Foreign trade laws had remained a contentious issue for years. But the recent US-China conflagration has put the spotlight back on this issue.

International trade has been growing steadily in the last decade. WTO has suggested that the trade growth in 2017 was the strongest since 2011. But, now, the US is taking a strong position.

In 2017, the US Trade Representative initiated an investigation under Section 301 of the Trade Act of 1974 into the China’s acts, policies and practices related to technology-transfer and intellectual property. The said Article states that if the United States Trade Representative (USTR) determines that the rights of the United States under any trade agreement are being denied or an act, policy or practice of a foreign country violates, or is inconsistent with, the provisions of, or otherwise denies benefits to the United States under any trade agreement or is unjustifiable and burdens or restricts United States commerce, the Trade Representative is authorised to suspend, withdraw or prevent the application of benefits of trade agreement concessions to carry out a trade agreement with the foreign country or impose duties or other import restrictions on the goods.

The USTR Report held that China was involved in theft from the computer networks of US companies which provided the Chinese government with unauthorized access to intellectual property and trade secrets which, in turn, helped China in achieving its strategic development goals, including its science and technology advancement, military modernisation as well as economic development.

Sections 301-310 of the Trade Act of 1974 which authorize certain actions by USTR, including the suspension or withdrawal of concessions or the imposition of duties or other import restrictions, in response to trade barriers imposed by other countries was earlier challenged before the WTO.

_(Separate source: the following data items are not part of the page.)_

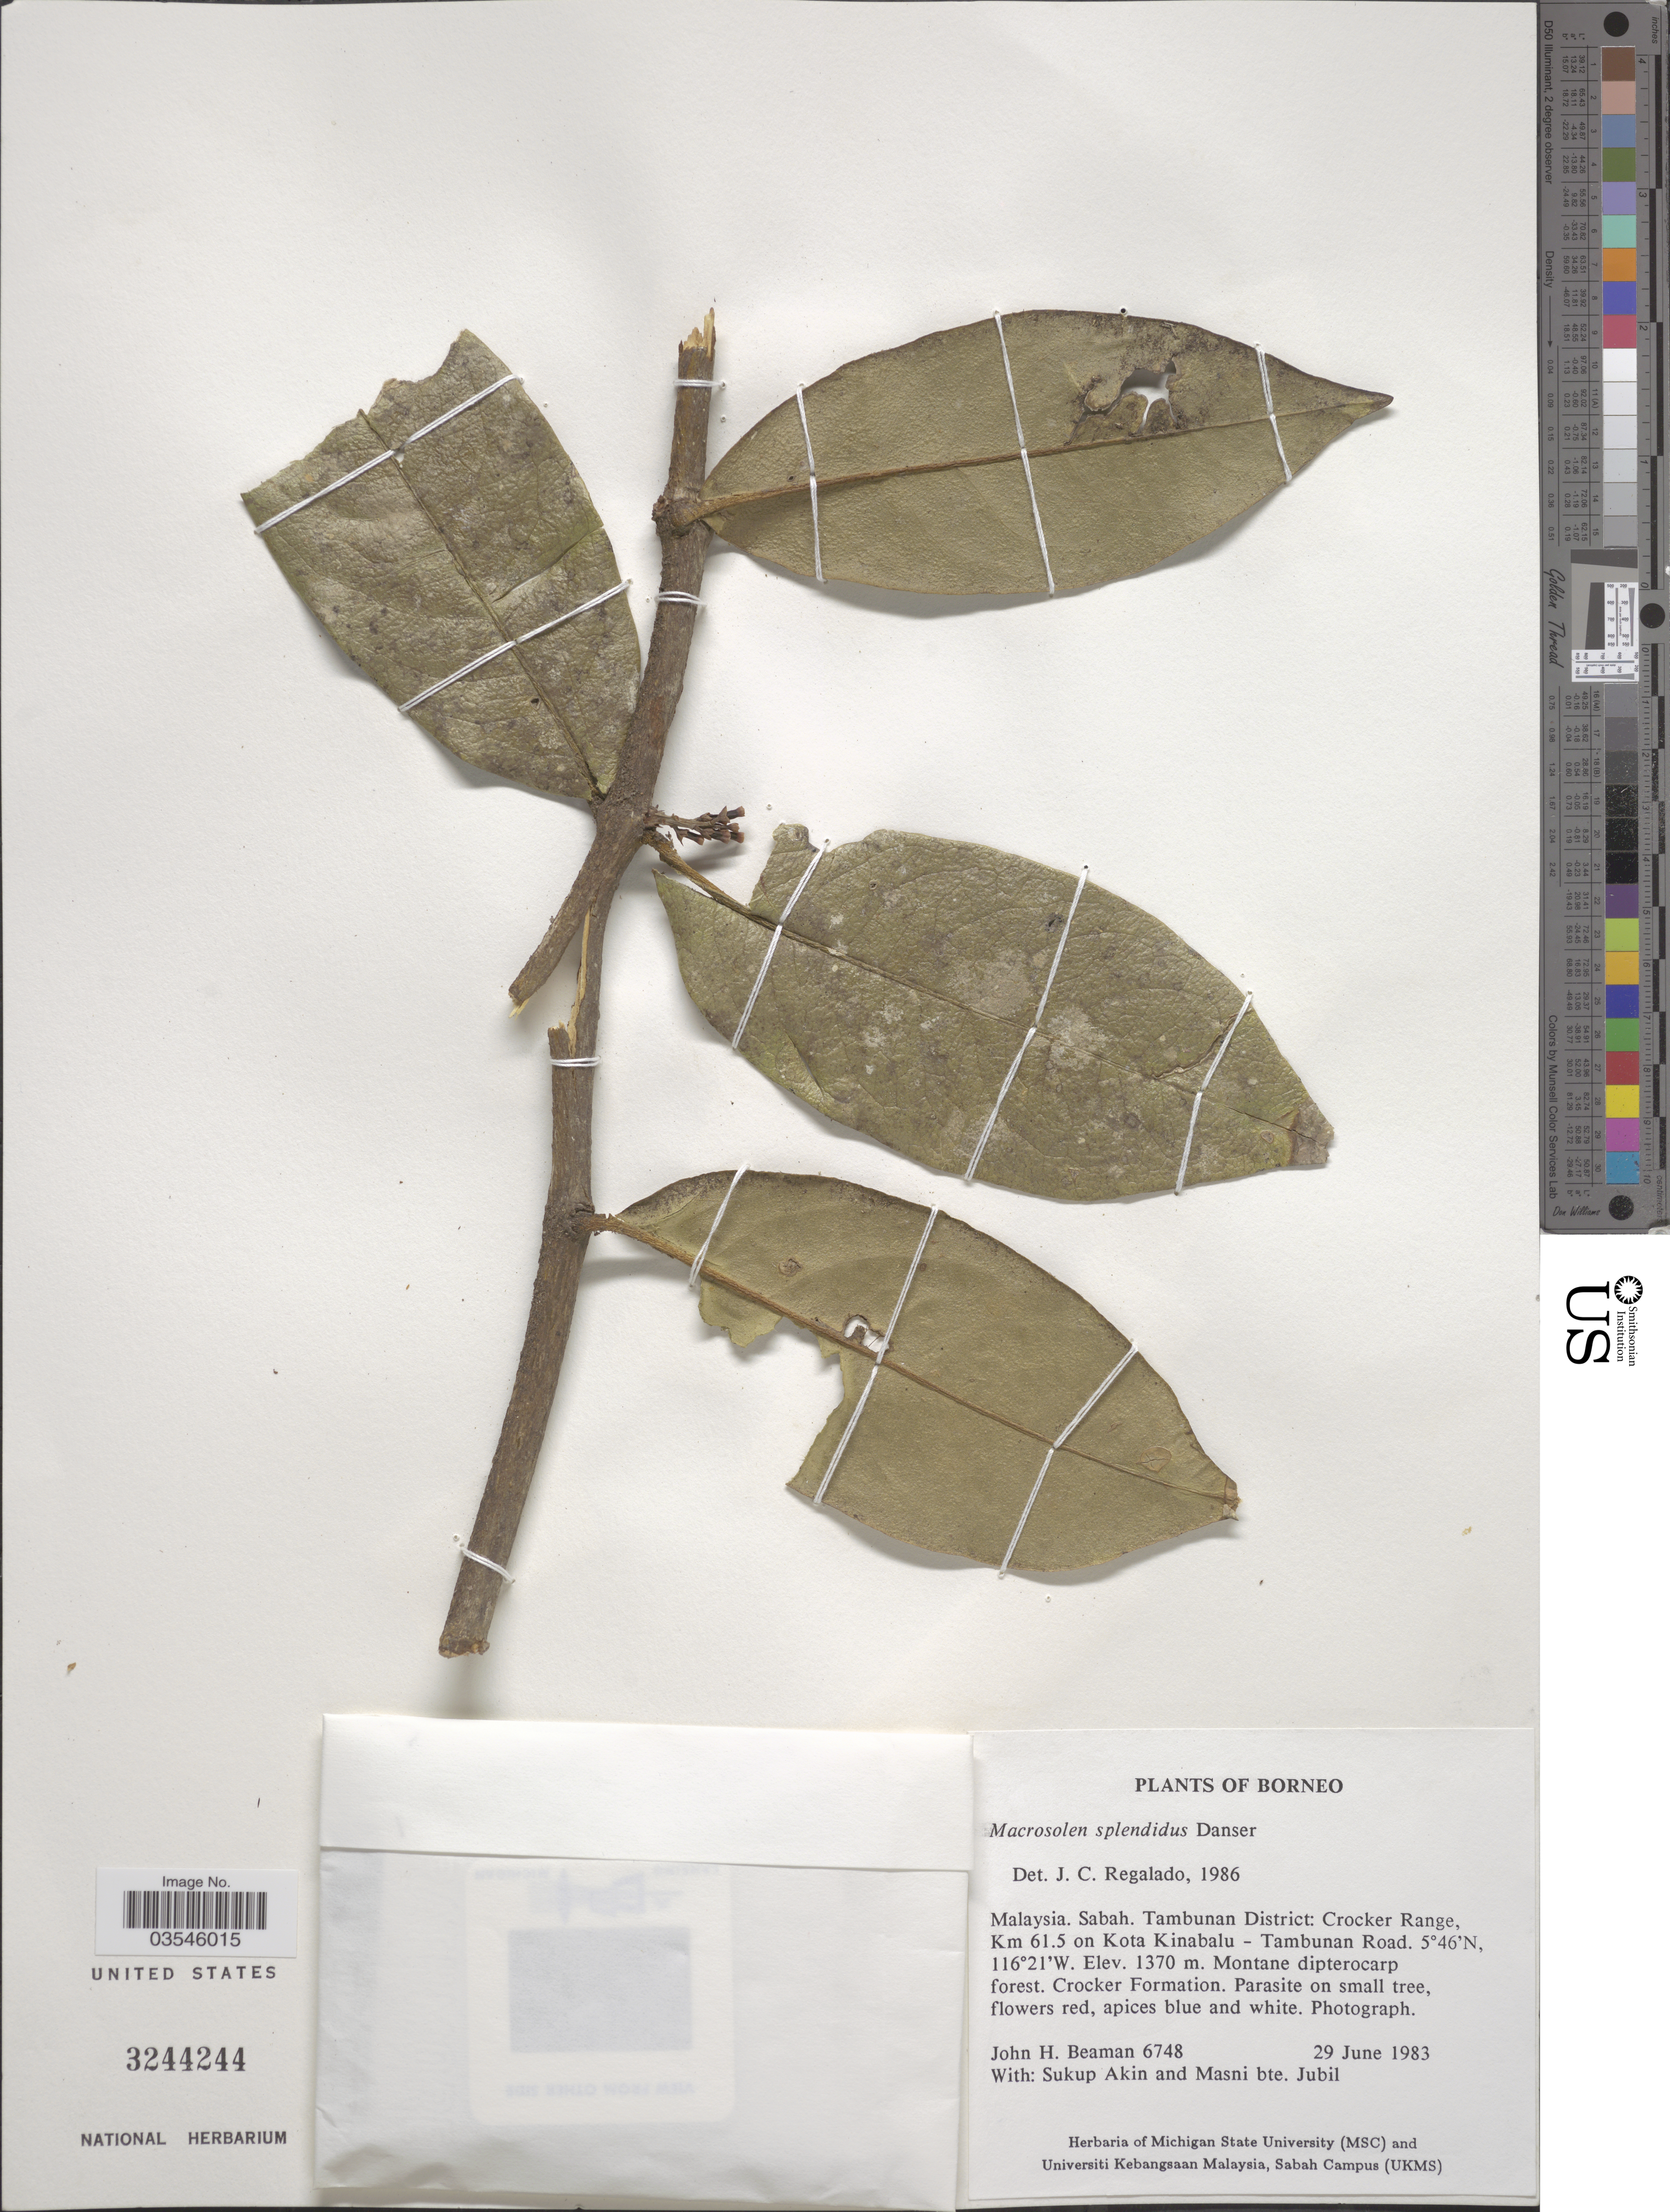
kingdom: Plantae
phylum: Tracheophyta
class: Magnoliopsida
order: Santalales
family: Loranthaceae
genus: Macrosolen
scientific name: Macrosolen splendidus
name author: Danser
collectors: J. H. Beaman, S. Akin & M. Jubil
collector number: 6748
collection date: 1983-06-29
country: Malaysia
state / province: Sabah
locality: Borneo. Tambunan District: Crocker Range, Km 61.5 on Kota Kinabalu - Tambunan Road.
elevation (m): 1370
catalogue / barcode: US 3244244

The complaint brought by the European Union alleged that by imposing strict time limits within which unilateral determinations must be made and trade sanctions taken, sections 305 and 306 of the Trade Act did not allow the US to comply with the rules of the Dispute Settlement Understanding (DSU) in situations where a prior multilateral ruling under the DSU on conformity of measures taken pursuant to implementation of Dispute Settlement Board (DSB) recommendations had not been adopted by the DSB.